The response should repeat word for word every line below from the one with "wrist: (329, 193)" to the one with "index tip: (155, 58)", inclusive, and nothing else; leave pictures out.
───── SUPPLIED MATERIAL
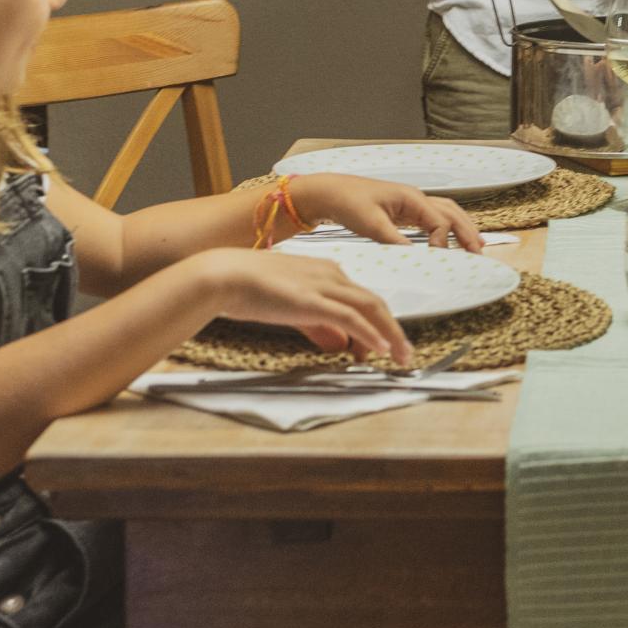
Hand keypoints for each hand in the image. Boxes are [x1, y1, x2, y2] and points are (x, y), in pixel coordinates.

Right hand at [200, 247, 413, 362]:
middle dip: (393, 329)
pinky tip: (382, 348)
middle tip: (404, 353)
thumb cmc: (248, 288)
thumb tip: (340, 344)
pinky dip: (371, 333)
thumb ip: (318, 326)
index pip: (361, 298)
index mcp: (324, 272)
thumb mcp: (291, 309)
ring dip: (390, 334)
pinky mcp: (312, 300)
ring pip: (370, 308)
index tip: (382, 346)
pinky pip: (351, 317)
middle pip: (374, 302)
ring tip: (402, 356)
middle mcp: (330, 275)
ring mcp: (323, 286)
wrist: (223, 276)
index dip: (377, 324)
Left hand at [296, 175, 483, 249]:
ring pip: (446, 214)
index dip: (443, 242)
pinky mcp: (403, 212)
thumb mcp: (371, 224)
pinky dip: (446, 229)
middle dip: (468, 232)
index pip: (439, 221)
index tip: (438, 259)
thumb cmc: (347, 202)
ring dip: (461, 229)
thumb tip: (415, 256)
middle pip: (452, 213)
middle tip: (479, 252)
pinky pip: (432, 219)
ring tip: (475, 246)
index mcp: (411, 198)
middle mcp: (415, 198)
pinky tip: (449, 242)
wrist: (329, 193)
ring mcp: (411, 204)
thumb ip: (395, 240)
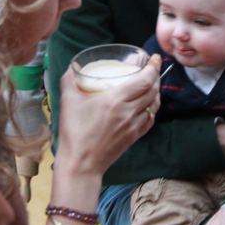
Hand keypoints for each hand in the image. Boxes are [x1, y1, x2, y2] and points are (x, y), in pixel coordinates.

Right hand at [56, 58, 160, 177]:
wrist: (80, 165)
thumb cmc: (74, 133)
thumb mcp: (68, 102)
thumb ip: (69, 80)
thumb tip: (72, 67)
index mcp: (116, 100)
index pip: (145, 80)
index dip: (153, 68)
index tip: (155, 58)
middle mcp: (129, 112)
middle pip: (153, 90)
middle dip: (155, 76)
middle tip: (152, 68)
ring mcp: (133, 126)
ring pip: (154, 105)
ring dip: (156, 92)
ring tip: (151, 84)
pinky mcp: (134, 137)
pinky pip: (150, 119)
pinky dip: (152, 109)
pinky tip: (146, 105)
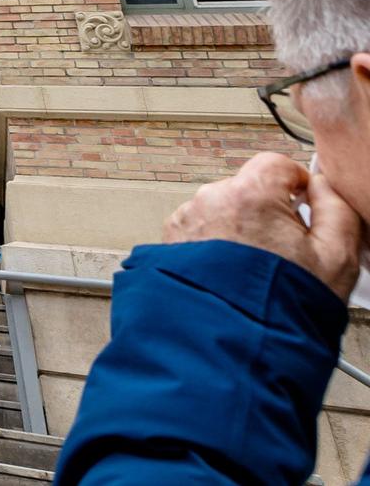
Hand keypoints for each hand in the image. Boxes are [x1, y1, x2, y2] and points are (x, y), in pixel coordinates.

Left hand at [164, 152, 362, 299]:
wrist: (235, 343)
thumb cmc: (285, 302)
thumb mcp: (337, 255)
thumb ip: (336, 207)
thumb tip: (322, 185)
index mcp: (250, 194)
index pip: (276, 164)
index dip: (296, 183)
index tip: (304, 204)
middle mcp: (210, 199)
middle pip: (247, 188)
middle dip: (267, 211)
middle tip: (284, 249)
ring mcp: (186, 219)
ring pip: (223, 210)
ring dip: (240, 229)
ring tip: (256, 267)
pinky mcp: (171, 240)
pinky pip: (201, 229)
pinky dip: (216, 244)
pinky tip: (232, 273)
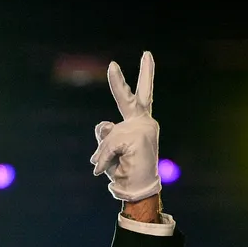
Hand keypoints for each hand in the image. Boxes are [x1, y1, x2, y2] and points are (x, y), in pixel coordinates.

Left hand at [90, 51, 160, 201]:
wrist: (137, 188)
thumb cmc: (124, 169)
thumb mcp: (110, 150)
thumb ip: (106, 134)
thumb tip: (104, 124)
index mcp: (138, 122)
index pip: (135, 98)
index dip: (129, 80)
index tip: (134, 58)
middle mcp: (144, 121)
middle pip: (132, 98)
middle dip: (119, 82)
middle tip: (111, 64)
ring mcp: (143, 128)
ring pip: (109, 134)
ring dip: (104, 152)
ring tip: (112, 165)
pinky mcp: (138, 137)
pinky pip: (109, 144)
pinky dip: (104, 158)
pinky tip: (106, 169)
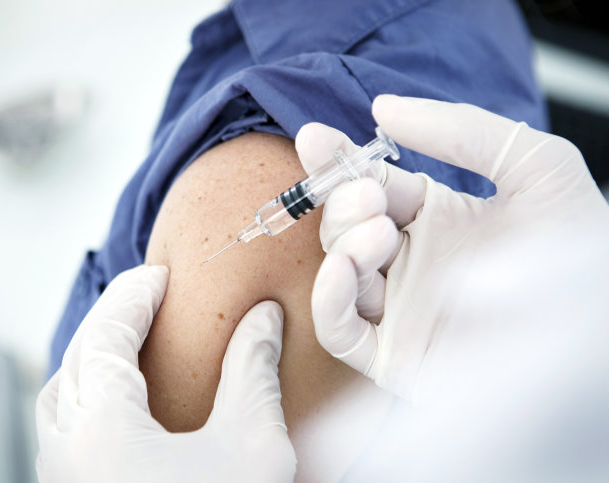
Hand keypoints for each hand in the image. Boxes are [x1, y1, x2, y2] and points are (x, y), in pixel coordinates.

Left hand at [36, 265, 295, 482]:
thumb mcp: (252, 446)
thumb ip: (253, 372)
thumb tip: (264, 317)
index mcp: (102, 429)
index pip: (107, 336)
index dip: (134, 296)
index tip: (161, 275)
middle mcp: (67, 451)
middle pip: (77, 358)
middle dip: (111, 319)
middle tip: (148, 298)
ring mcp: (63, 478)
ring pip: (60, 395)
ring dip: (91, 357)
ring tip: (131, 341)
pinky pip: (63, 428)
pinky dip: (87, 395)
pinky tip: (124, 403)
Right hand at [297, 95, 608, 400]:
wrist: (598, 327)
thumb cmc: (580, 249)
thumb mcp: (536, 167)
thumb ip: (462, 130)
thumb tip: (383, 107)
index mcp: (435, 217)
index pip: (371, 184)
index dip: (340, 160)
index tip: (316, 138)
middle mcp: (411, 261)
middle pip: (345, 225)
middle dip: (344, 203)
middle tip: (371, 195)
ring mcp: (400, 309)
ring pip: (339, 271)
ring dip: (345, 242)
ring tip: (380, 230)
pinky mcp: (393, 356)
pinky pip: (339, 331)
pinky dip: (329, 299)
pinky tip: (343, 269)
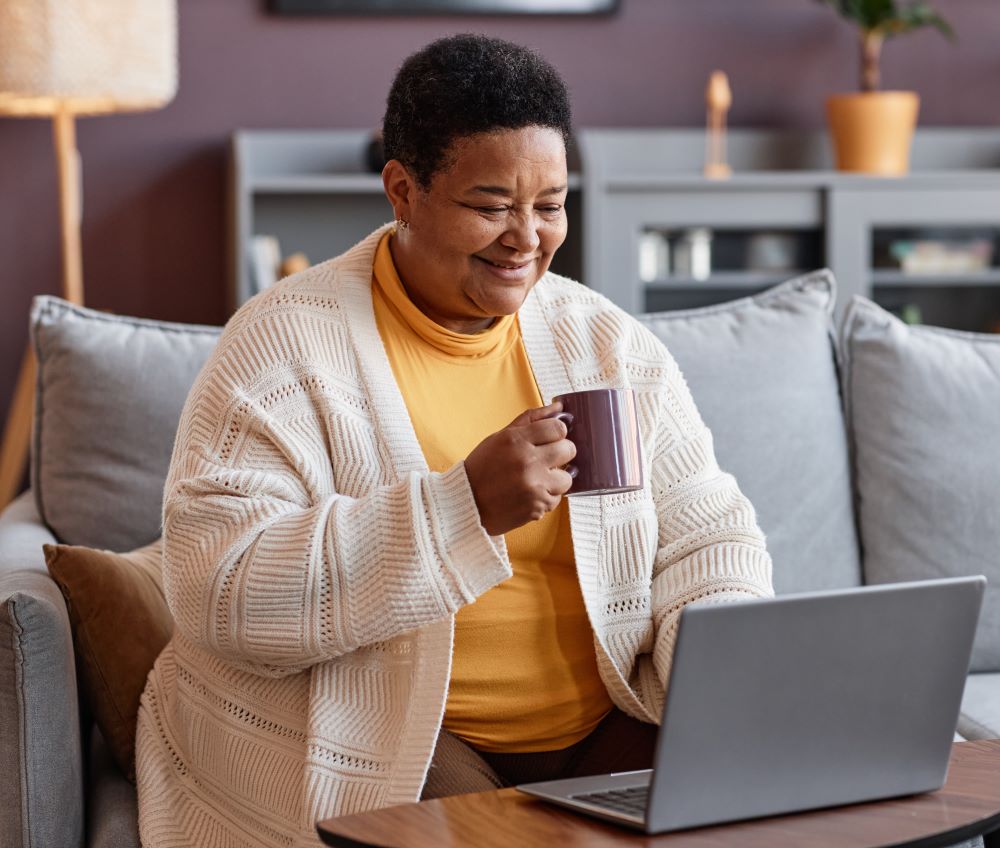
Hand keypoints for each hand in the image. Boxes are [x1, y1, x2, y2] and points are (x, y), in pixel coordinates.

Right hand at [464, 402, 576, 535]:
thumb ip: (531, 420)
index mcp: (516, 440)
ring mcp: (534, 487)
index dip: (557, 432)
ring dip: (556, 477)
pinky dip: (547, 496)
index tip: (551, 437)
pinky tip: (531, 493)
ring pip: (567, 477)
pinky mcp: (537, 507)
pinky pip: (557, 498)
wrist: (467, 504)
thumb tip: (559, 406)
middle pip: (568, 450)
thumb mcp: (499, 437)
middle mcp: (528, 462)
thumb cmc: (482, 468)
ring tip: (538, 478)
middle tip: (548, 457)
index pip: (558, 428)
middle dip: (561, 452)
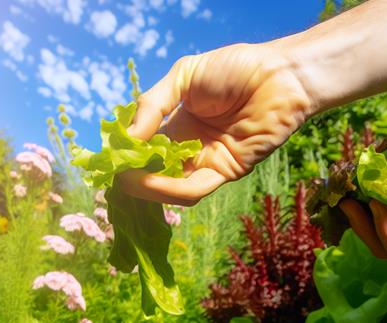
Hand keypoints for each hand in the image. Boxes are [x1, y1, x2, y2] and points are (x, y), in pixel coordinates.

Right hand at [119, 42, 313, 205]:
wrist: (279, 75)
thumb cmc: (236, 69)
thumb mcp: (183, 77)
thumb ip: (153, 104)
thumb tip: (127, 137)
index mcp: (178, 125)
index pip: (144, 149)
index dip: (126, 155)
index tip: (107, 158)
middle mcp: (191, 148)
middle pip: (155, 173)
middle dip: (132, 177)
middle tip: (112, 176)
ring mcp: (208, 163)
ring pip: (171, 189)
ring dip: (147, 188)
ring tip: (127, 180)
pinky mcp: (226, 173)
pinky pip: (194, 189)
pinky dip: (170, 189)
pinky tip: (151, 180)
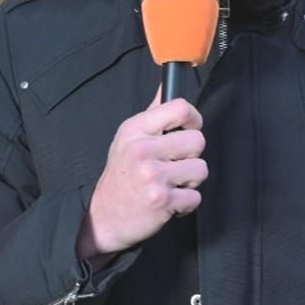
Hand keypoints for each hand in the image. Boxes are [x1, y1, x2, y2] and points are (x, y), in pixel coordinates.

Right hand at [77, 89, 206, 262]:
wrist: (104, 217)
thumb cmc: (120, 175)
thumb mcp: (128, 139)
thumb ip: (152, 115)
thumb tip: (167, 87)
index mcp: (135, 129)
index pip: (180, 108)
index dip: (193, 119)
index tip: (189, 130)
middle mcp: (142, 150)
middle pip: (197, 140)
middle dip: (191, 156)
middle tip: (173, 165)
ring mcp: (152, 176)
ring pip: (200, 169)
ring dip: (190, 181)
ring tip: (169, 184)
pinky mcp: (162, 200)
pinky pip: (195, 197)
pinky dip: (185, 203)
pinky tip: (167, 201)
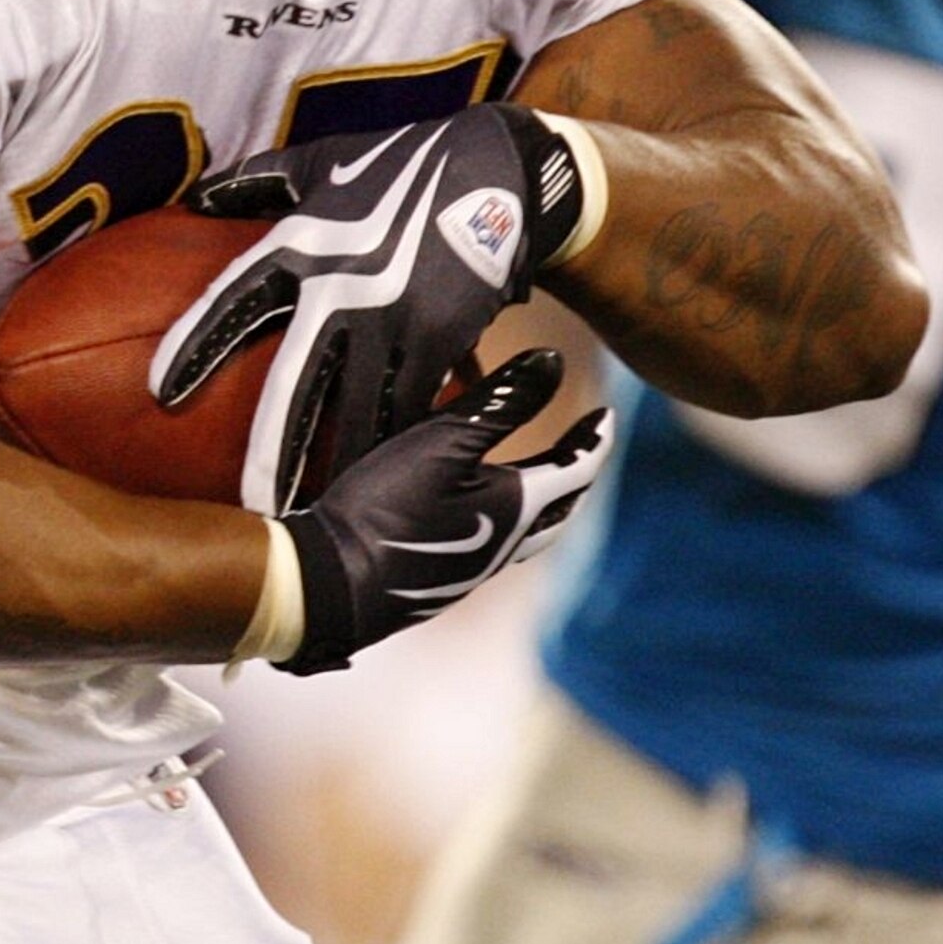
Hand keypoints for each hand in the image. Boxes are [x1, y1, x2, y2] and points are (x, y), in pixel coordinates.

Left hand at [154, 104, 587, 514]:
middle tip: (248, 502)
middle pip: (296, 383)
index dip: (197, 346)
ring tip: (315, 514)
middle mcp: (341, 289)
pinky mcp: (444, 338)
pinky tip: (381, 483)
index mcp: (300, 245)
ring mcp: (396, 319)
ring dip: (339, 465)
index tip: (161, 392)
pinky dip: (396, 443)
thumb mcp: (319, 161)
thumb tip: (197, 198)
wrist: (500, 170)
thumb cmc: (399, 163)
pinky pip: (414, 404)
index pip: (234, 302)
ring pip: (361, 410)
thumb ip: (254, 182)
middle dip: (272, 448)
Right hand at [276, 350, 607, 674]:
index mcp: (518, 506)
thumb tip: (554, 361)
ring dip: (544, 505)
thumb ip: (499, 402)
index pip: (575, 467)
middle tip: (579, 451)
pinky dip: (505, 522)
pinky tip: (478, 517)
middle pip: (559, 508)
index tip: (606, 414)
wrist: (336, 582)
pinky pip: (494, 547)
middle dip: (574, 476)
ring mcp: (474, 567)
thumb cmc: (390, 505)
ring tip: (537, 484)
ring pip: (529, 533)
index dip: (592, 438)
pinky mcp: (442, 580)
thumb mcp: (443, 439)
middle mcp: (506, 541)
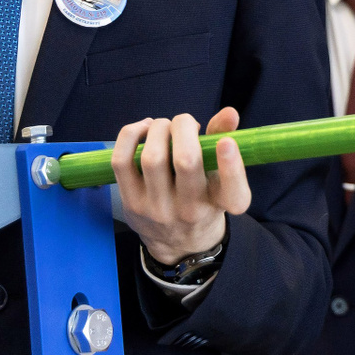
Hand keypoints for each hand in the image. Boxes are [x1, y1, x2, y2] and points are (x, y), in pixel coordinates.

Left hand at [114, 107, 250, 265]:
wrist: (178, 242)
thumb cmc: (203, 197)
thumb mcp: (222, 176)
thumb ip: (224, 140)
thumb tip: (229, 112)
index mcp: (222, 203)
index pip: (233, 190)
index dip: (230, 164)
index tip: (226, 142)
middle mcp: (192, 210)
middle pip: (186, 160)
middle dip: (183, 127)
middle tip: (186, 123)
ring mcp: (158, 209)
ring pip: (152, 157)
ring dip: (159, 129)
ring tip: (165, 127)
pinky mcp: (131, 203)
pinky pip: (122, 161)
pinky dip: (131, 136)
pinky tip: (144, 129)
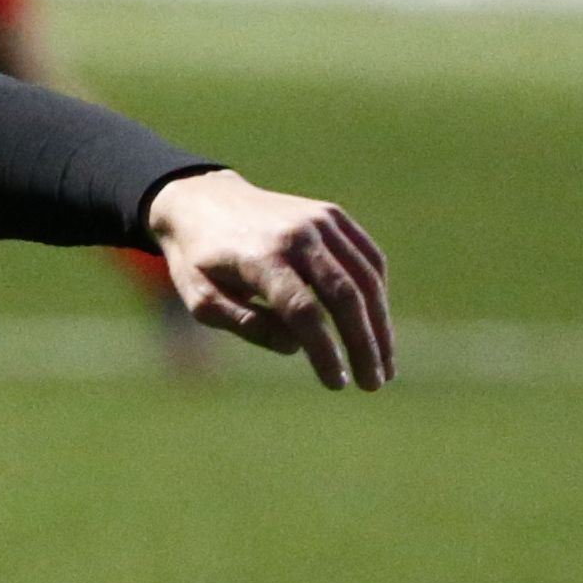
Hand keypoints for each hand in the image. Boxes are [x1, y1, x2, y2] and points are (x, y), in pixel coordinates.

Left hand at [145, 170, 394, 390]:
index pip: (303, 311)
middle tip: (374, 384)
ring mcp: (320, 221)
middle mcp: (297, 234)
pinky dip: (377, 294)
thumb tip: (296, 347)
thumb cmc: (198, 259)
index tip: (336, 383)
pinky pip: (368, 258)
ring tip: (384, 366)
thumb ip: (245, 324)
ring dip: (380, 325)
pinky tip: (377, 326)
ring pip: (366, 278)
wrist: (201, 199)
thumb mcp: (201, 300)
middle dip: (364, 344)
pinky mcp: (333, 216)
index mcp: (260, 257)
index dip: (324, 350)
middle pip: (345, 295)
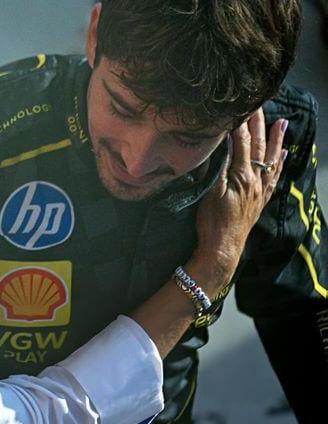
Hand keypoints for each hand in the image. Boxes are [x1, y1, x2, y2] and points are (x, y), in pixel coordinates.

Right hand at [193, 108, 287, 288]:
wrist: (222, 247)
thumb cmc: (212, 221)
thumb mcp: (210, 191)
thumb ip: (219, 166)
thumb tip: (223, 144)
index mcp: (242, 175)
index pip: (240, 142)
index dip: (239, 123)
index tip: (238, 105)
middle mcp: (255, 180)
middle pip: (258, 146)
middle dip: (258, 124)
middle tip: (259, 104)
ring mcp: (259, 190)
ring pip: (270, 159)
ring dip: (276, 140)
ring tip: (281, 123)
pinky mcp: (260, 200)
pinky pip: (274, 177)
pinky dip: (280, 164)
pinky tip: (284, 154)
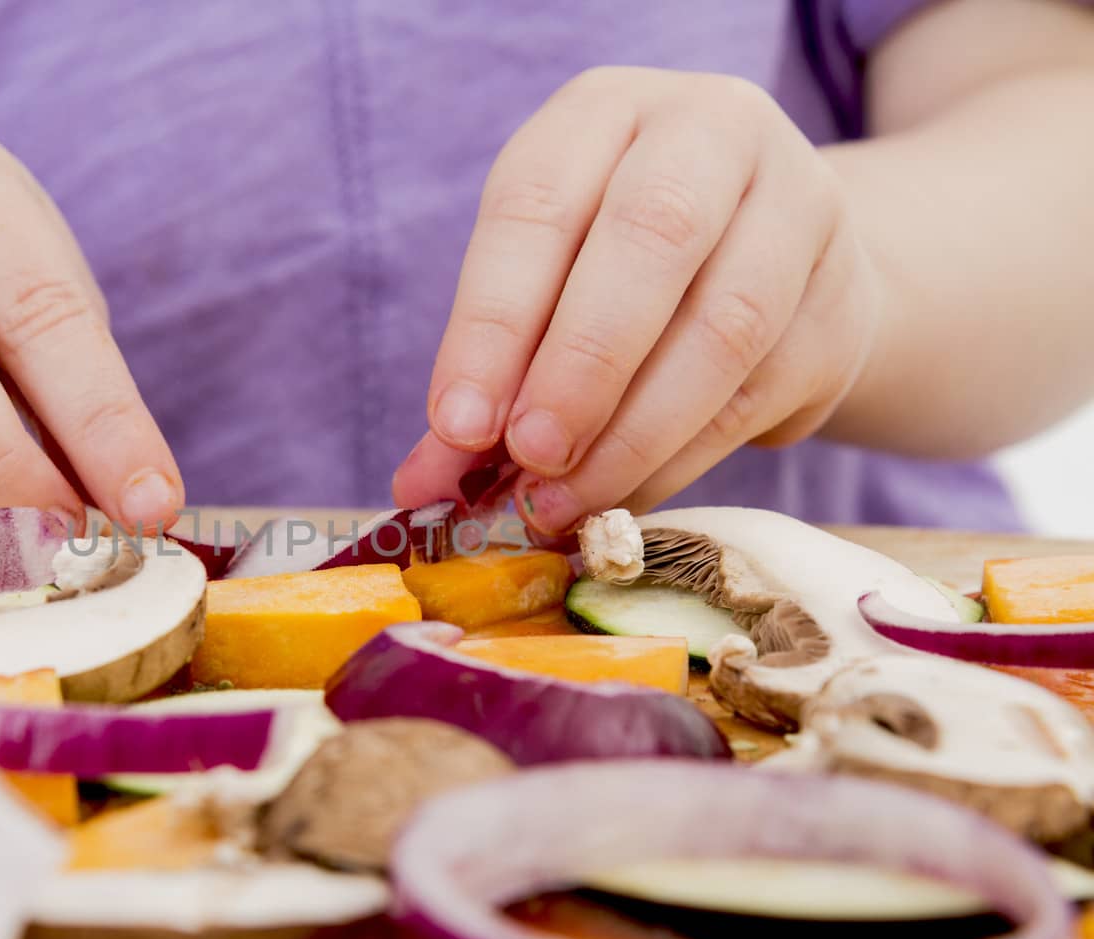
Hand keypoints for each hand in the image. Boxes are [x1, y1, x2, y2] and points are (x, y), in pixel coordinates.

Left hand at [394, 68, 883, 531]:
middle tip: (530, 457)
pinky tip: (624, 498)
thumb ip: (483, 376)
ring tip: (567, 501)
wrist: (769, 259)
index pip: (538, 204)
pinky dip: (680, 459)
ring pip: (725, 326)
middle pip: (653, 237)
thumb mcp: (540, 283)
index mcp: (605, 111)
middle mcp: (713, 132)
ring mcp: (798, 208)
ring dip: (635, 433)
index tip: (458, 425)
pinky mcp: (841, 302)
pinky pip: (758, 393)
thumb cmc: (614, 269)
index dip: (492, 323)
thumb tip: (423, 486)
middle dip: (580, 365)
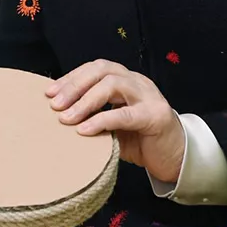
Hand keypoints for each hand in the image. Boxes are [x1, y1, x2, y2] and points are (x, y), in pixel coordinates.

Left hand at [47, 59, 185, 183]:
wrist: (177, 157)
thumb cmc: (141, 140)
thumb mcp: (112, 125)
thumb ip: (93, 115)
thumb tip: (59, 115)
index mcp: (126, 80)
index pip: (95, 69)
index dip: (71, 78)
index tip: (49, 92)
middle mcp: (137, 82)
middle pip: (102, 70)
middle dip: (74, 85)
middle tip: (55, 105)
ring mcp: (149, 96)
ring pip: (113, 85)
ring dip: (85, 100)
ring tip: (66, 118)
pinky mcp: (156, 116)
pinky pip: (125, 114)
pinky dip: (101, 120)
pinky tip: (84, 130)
──────────
### RESPONSE FOR THIS EXERCISE
wrist: (329, 193)
ring mcp: (411, 204)
thumb ip: (395, 240)
Hand keypoints for each hand in the image. Boxes are [x1, y1, x2, y2] and points are (x, y), in pixel coordinates.

Right hand at [56, 58, 160, 177]:
wrist: (80, 165)
thumb cmc: (74, 133)
thumb mcp: (68, 102)
thumb ip: (69, 80)
thumb tip: (72, 67)
index mcp: (116, 100)
index pip: (145, 80)
index dip: (153, 68)
index tip: (155, 58)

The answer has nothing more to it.